1182年 (養和2年、5月27日改元 壽永元年 壬寅)
 
 

7月12日 庚辰
  御台所御産気に依って、比企谷殿に渡御す。御輿を用いらる。これ兼日その所を点ぜ
  らると。千葉の小太郎胤正・同六郎胤頼・梶原源太景季等御共に候す。梶原平三景時、
  御産の間の雑事を奉行すべきの旨、仰せ付けらると。
 

7月14日 壬午
  新田の冠者義重主御気色を蒙る。
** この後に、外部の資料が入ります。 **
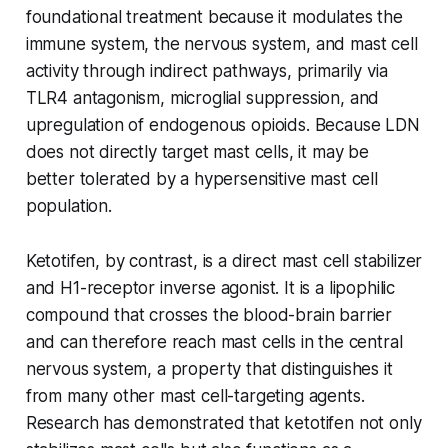
foundational treatment because it modulates the
immune system, the nervous system, and mast cell
activity through indirect pathways, primarily via
TLR4 antagonism, microglial suppression, and
upregulation of endogenous opioids. Because LDN
does not directly target mast cells, it may be
better tolerated by a hypersensitive mast cell
population.
Ketotifen, by contrast, is a direct mast cell stabilizer
and H1-receptor inverse agonist. It is a lipophilic
compound that crosses the blood-brain barrier
and can therefore reach mast cells in the central
nervous system, a property that distinguishes it
from many other mast cell-targeting agents.
Research has demonstrated that ketotifen not only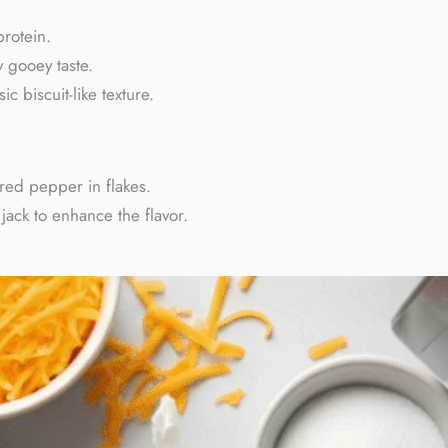
protein.
 gooey taste.
c biscuit-like texture.
red pepper in flakes.
ack to enhance the flavor.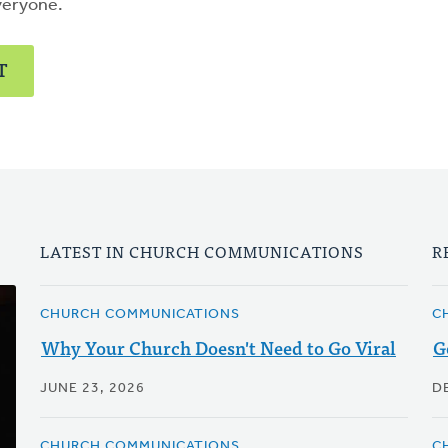
veryone.
T
LATEST IN CHURCH COMMUNICATIONS
R
CHURCH COMMUNICATIONS
C
Why Your Church Doesn't Need to Go Viral
G
JUNE 23, 2026
D
CHURCH COMMUNICATIONS
C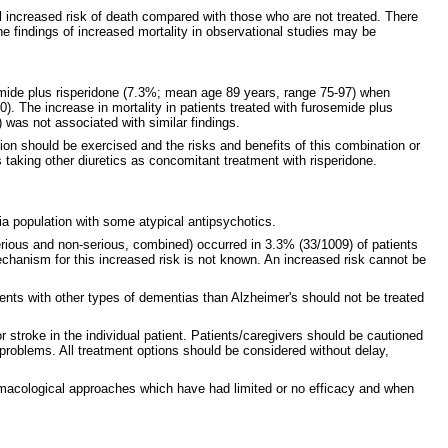
l increased risk of death compared with those who are not treated. There
the findings of increased mortality in observational studies may be
rosemide plus risperidone (7.3%; mean age 89 years, range 75-97) when
. The increase in mortality in patients treated with furosemide plus
) was not associated with similar findings.
ion should be exercised and the risks and benefits of this combination or
 taking other diuretics as concomitant treatment with risperidone.
ia population with some atypical antipsychotics.
erious and non-serious, combined) occurred in 3.3% (33/1009) of patients
echanism for this increased risk is not known. An increased risk cannot be
ents with other types of dementias than Alzheimer's should not be treated
r stroke in the individual patient. Patients/caregivers should be cautioned
oblems. All treatment options should be considered without delay,
rmacological approaches which have had limited or no efficacy and when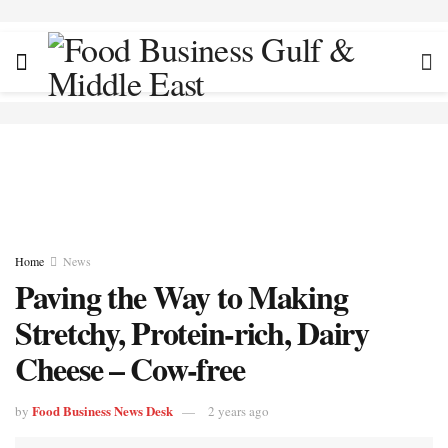
Home
News
Paving the Way to Making
Stretchy, Protein-rich, Dairy
Cheese – Cow-free
Food Business News Desk
by
2 years ago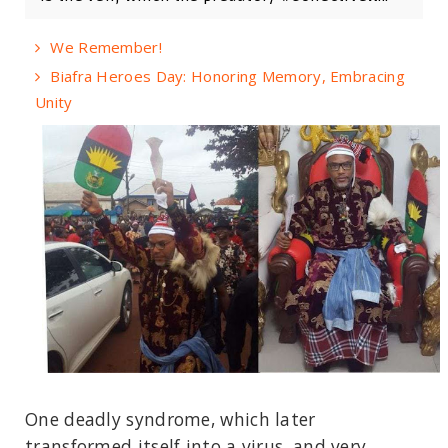
We Remember!
Biafra Heroes Day: Honoring Memory, Embracing
Unity
One deadly syndrome, which later
transformed itself into a virus, and very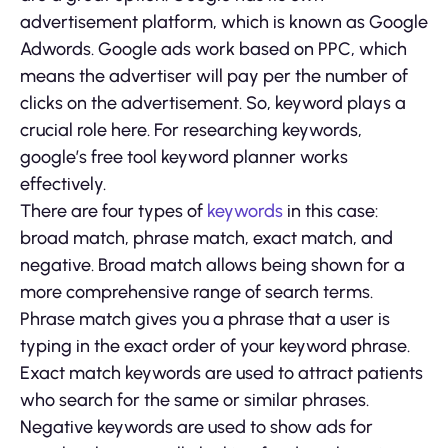
advertisement platform, which is known as Google
Adwords. Google ads work based on PPC, which
means the advertiser will pay per the number of
clicks on the advertisement. So, keyword plays a
crucial role here. For researching keywords,
google’s free tool keyword planner works
effectively.
There are four types of
keywords
in this case:
broad match, phrase match, exact match, and
negative. Broad match allows being shown for a
more comprehensive range of search terms.
Phrase match gives you a phrase that a user is
typing in the exact order of your keyword phrase.
Exact match keywords are used to attract patients
who search for the same or similar phrases.
Negative keywords are used to show ads for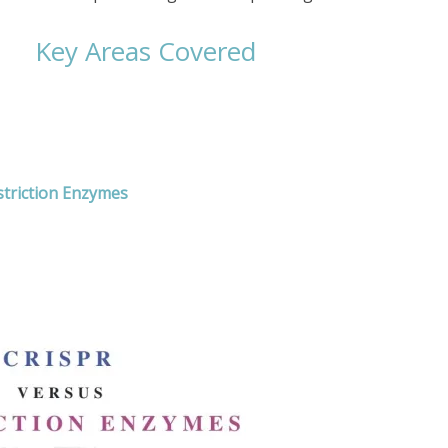
Key Areas Covered
triction Enzymes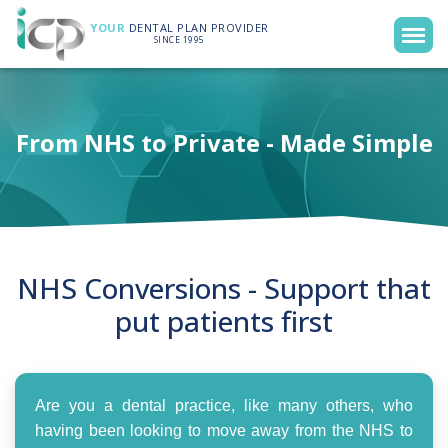
YOUR
DENTAL PLAN PROVIDER
SINCE 1995
From NHS to Private - Made Simple
NHS Conversions - Support that
put patients first
Are you a dental practice, like many others, who
having been looking to move away from the NHS to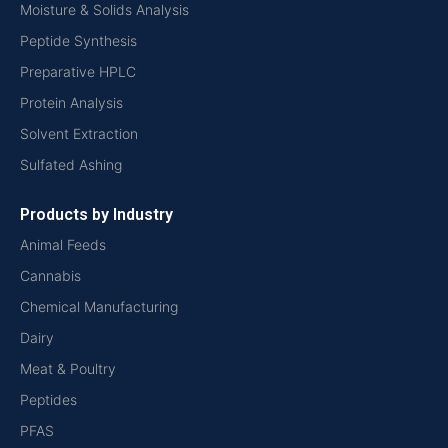
Moisture & Solids Analysis
Peptide Synthesis
Preparative HPLC
Protein Analysis
Solvent Extraction
Sulfated Ashing
Products by Industry
Animal Feeds
Cannabis
Chemical Manufacturing
Dairy
Meat & Poultry
Peptides
PFAS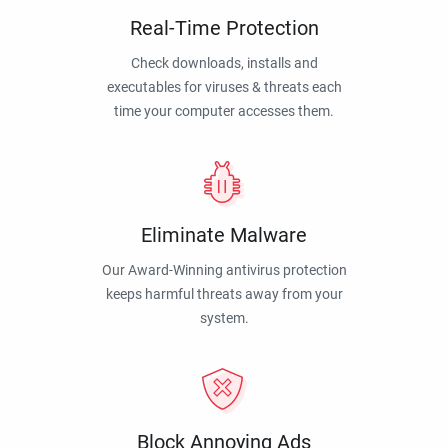
Real-Time Protection
Check downloads, installs and
executables for viruses & threats each
time your computer accesses them.
Eliminate Malware
Our Award-Winning antivirus protection
keeps harmful threats away from your
system.
Block Annoying Ads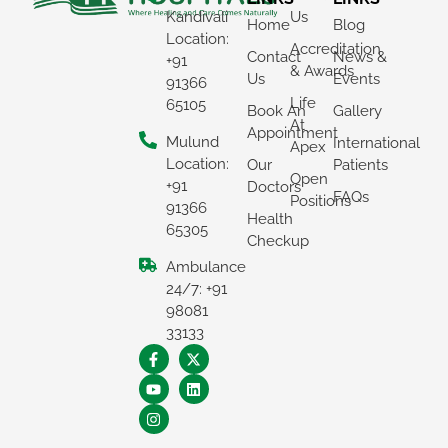
Kandivali
Us
Home
Blog
Location:
Accreditation
Contact
News &
+91
& Awards
Us
Events
91366
Life
65105
Book An
Gallery
At
Appointment
Mulund
International
Apex
Location:
Our
Patients
Open
+91
Doctors
FAQs
Positions
91366
Health
65305
Checkup
Ambulance
×
24/7: +91
REQUEST A CALLBACK
98081
33133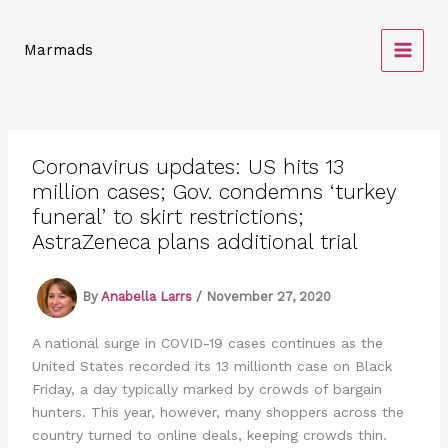
Skip
to
Marmads
content
Coronavirus updates: US hits 13
million cases; Gov. condemns ‘turkey
funeral’ to skirt restrictions;
AstraZeneca plans additional trial
By
Anabella Larrs
/
November 27, 2020
A national surge in COVID-19 cases continues as the
United States recorded its 13 millionth case on Black
Friday, a day typically marked by crowds of bargain
hunters. This year, however, many shoppers across the
country turned to online deals, keeping crowds thin.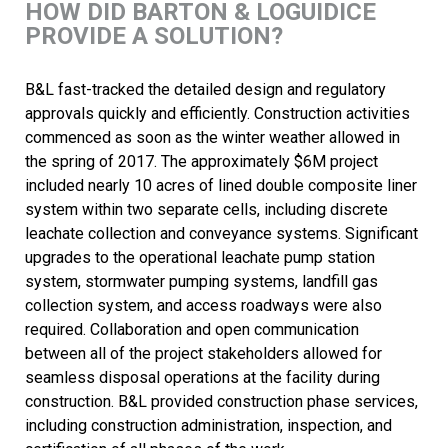
HOW DID BARTON & LOGUIDICE
PROVIDE A SOLUTION?
B&L fast-tracked the detailed design and regulatory
approvals quickly and efficiently. Construction activities
commenced as soon as the winter weather allowed in
the spring of 2017. The approximately $6M project
included nearly 10 acres of lined double composite liner
system within two separate cells, including discrete
leachate collection and conveyance systems. Significant
upgrades to the operational leachate pump station
system, stormwater pumping systems, landfill gas
collection system, and access roadways were also
required. Collaboration and open communication
between all of the project stakeholders allowed for
seamless disposal operations at the facility during
construction. B&L provided construction phase services,
including construction administration, inspection, and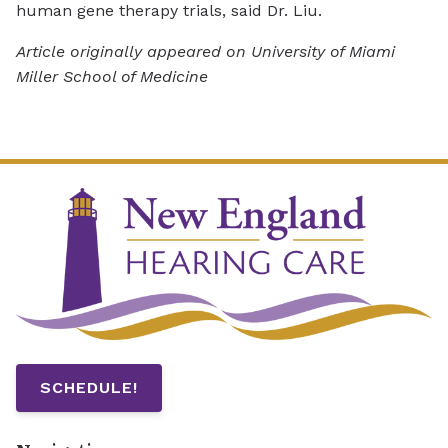
human gene therapy trials, said Dr. Liu.
Article originally appeared on University of Miami
Miller School of Medicine
SCHEDULE!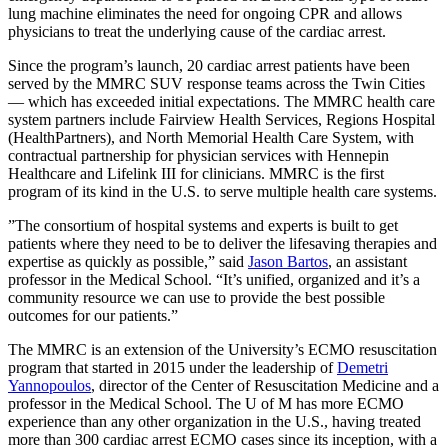
lung machine eliminates the need for ongoing CPR and allows
physicians to treat the underlying cause of the cardiac arrest.
Since the program’s launch, 20 cardiac arrest patients have been
served by the MMRC SUV response teams across the Twin Cities
— which has exceeded initial expectations. The MMRC health care
system partners include Fairview Health Services, Regions Hospital
(HealthPartners), and North Memorial Health Care System, with
contractual partnership for physician services with Hennepin
Healthcare and Lifelink III for clinicians. MMRC is the first
program of its kind in the U.S. to serve multiple health care systems.
”The consortium of hospital systems and experts is built to get
patients where they need to be to deliver the lifesaving therapies and
expertise as quickly as possible,” said
Jason Bartos
, an assistant
professor in the Medical School. “It’s unified, organized and it’s a
community resource we can use to provide the best possible
outcomes for our patients.”
The MMRC is an extension of the University’s ECMO resuscitation
program that started in 2015 under the leadership of
Demetri
Yannopoulos
, director of the Center of Resuscitation Medicine and a
professor in the Medical School. The U of M has more ECMO
experience than any other organization in the U.S., having treated
more than 300 cardiac arrest ECMO cases since its inception, with a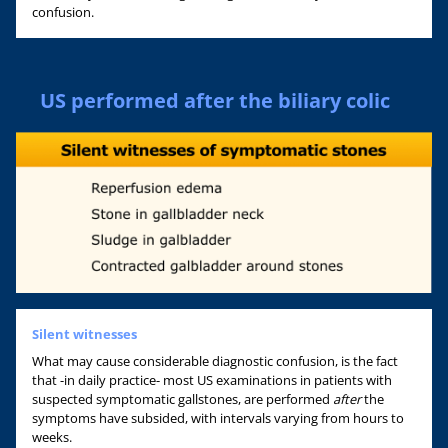
confusion.
US performed after the biliary colic
Silent witnesses
What may cause considerable diagnostic confusion, is the fact
that -in daily practice- most US examinations in patients with
suspected symptomatic gallstones, are performed
after
the
symptoms have subsided, with intervals varying from hours to
weeks.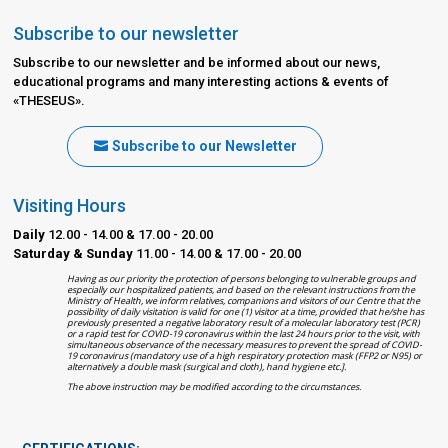
Subscribe to our newsletter
Subscribe to our newsletter and be informed about our news,
educational programs and many interesting actions & events of
«THESEUS».
Subscribe to our Newsletter
Visiting Hours
Daily
12.00 - 14.00 & 17.00 - 20.00
Saturday & Sunday
11.00 - 14.00 & 17.00 - 20.00
Having as our priority the protection of persons belonging to vulnerable groups and
especially our hospitalized patients, and based on the relevant instructions from the
Ministry of Health, we inform relatives, companions and visitors of our Centre that the
possibility of daily visitation is valid for one (1) visitor at a time, provided that he/she has
previously presented a negative laboratory result of a molecular laboratory test (PCR)
or a rapid test for COVID-19 coronavirus within the last 24 hours prior to the visit, with
simultaneous observance of the necessary measures to prevent the spread of COVID-
19 coronavirus (mandatory use of a high respiratory protection mask (FFP2 or N95) or
alternatively a double mask (surgical and cloth), hand hygiene etc.].
The above instruction may be modified according to the circumstances.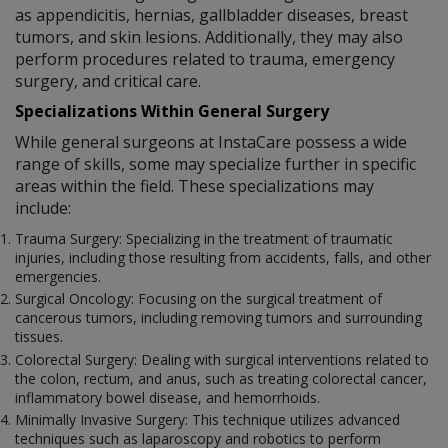
as appendicitis, hernias, gallbladder diseases, breast
tumors, and skin lesions. Additionally, they may also
perform procedures related to trauma, emergency
surgery, and critical care.
Specializations Within General Surgery
While general surgeons at InstaCare possess a wide
range of skills, some may specialize further in specific
areas within the field. These specializations may
include:
Trauma Surgery: Specializing in the treatment of traumatic
injuries, including those resulting from accidents, falls, and other
emergencies.
Surgical Oncology: Focusing on the surgical treatment of
cancerous tumors, including removing tumors and surrounding
tissues.
Colorectal Surgery: Dealing with surgical interventions related to
the colon, rectum, and anus, such as treating colorectal cancer,
inflammatory bowel disease, and hemorrhoids.
Minimally Invasive Surgery: This technique utilizes advanced
techniques such as laparoscopy and robotics to perform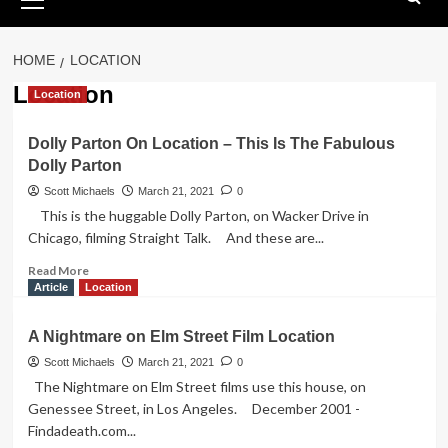
Menu
HOME
LOCATION
Location
Location
Dolly Parton On Location – This Is The Fabulous
Dolly Parton
Scott Michaels
March 21, 2021
0
This is the huggable Dolly Parton, on Wacker Drive in
Chicago, filming Straight Talk. And these are...
Read
Read More
more
Article
Location
about
Dolly
A Nightmare on Elm Street Film Location
Parton
On
Scott Michaels
March 21, 2021
0
Location
The Nightmare on Elm Street films use this house, on
–
Genessee Street, in Los Angeles. December 2001 -
This
Findadeath.com...
Is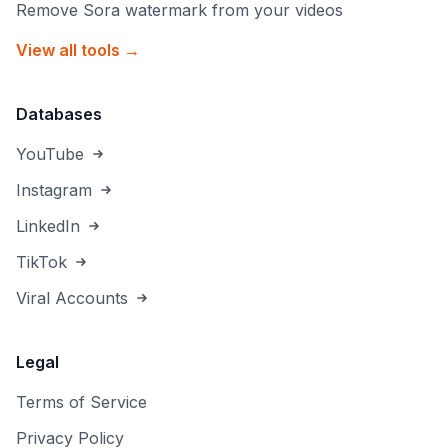
Remove Sora watermark from your videos
View all tools →
Databases
YouTube
Instagram
LinkedIn
TikTok
Viral Accounts
Legal
Terms of Service
Privacy Policy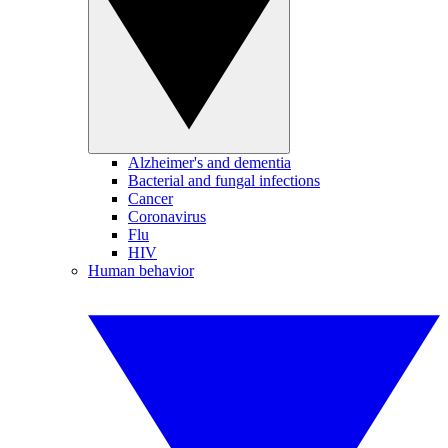
Alzheimer's and dementia
Bacterial and fungal infections
Cancer
Coronavirus
Flu
HIV
Human behavior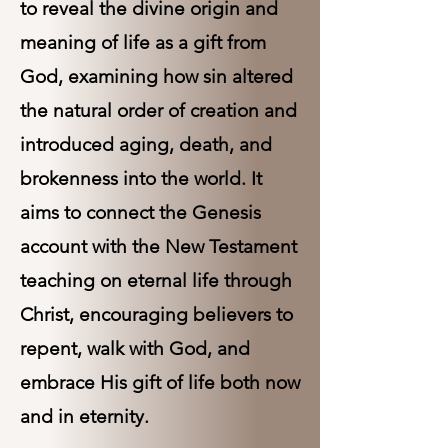
to reveal the divine origin and
meaning of life as a gift from
God, examining how sin altered
the natural order of creation and
introduced aging, death, and
brokenness into the world. It
aims to connect the Genesis
account with the New Testament
teaching on eternal life through
Christ, encouraging believers to
repent, walk with God, and
embrace His gift of life both now
and in eternity.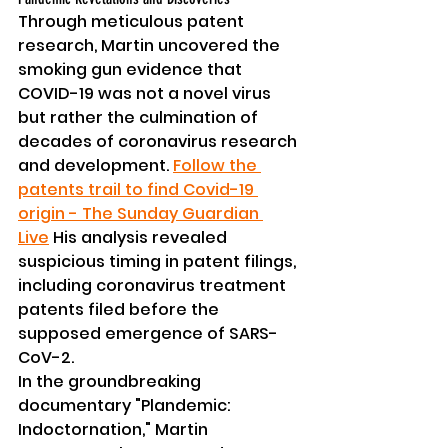
Through meticulous patent 
research, Martin uncovered the 
smoking gun evidence that 
COVID-19 was not a novel virus 
but rather the culmination of 
decades of coronavirus research 
and development. 
Follow the 
patents trail to find Covid-19 
origin - The Sunday Guardian 
Live
 His analysis revealed 
suspicious timing in patent filings, 
including coronavirus treatment 
patents filed before the 
supposed emergence of SARS-
CoV-2.
In the groundbreaking 
documentary "Plandemic: 
Indoctornation," Martin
これ彼の息女は、悪源太殿(武衛舎兄)の後室なり。
  而るに武衛、この間伏見の冠者廣綱を以て、潛かに御艶書を通ぜらると雖も、更に御
  許容の気無きの間、直に父主に仰せらるるの処、義重元より事に於いて思慮を廻らす
  に依って、御台所の御後聞を憚り、俄に以て件の女子を師の六郎に嫁せしむが故なり。
 

7月24日 壬辰 天陰雨下る [玉葉]
  又聞く、東大寺大仏鋳加奉る事、重源聖人の功に依ってすでに成らんと欲す。宋朝の
  鋳師年来この朝に渡る。且つは今年渡りて鎮西に在り。而るに宋朝に帰らんと欲する
  の間、忽ち船破損し前途を遂げず。度々止めをはんぬ。而るの間、この事出来す。件
  の聖人の請いに依って京上す。
 

7月28日 丙申 時々雨降る [吉記]
  伝聞、前の馬の允行光(三條宮侍専一の者なり)・前の瀧口(実名を知らず。馬大夫
  式成男、重衡卿侍)・上野の国住人奈越の太郎家澄等(当時前の大将の許に祇候す)、
  都廬五十人ばかりの者、二十三日出京し坂東に赴く。近江の国高島に於いて成すこと
  無く搦め留めらる。或いはまた逃げ下ると。
 

7月29日 丁酉 天晴 [玉葉]
  早旦、全玄僧正来たり。大将を訪うなり。語りて云く、前の幕下年来召し仕う所の侍
  両三人、引率し東国に逃げ去る。三條宮の子宮を具し奉ると。而るに路頭に於いて、
  皆悉く搦め留められをはんぬと。また或る人云く、讃岐の前司重季北陸道に向かいを
  はんぬ。事もし実ならば、左右に能わざる事なり。